When you are a cancer patient, you watch the news for breakthroughs and try to assess how they might affect your treatments, but you are also frequently alerted to a variety of folk cures by people who are concerned about you.
Lately along my path to wherever my disease is taking me, I've come across this list of such recommendations: Lypo Spheric Vitamin C, Dr. Oz's cancer diet (bok choy, artichokes, tomatoes and strawberries), cooked and pureed asparagus, and saffron.
Early on in my treatments I was told to take flaxseed oil, which I did and still do, and to some degree attribute what success I've had fighting the cancer-cell production that threatens me every day. My fight is extending into the second half of its fourth year, so I figure I can credit myself, the doctors and nurses who take care of me, and those who pray for me and suggest alternative cures with a significant measure of success.
So when I read in Sunday's newspaper a story about an Obama administration plan to set up a government research unit to come up with new drug treatments for diseases including cancer, I had a thought:
This unit should do a little research on natural substances that hold out promise of palliative or curative benefit.

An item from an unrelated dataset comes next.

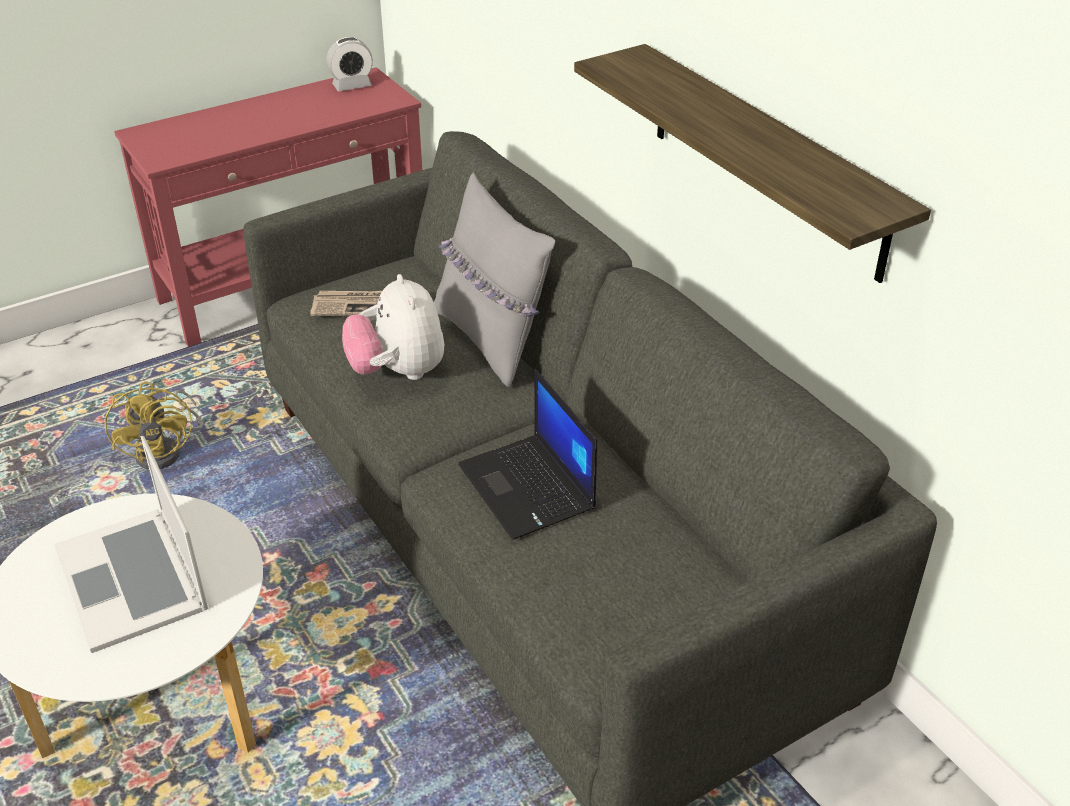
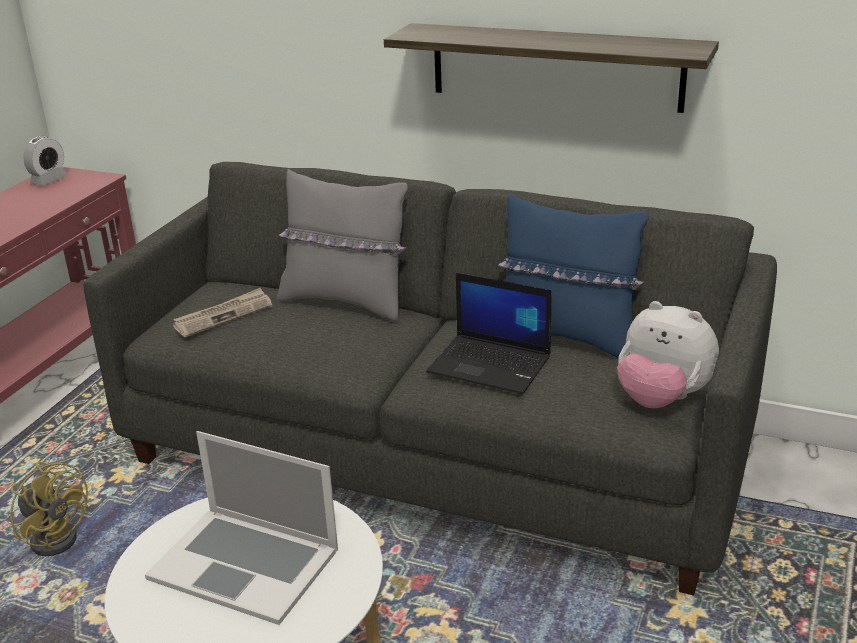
camera: 35 degrees left, 10 degrees down
plush toy [342,274,444,380] -> plush toy moved to [617,301,719,408]
none -> blue pillow [498,194,649,358]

Most doctors steer clear of recommending such treatments because none of the folklore behind them represents a scientific or clinical basis for a professional endorsement.
The Obama plan would undertake research pharmaceutical companies are not doing because it costs too much and there is no assurance of a return on the companies' investments. The companies have not investigated natural cures for the same reasons.
What better way to find out if natural substances work or not? Or at least whether there may be some scientific explanation, or none, for the folklore behind the so-called cures.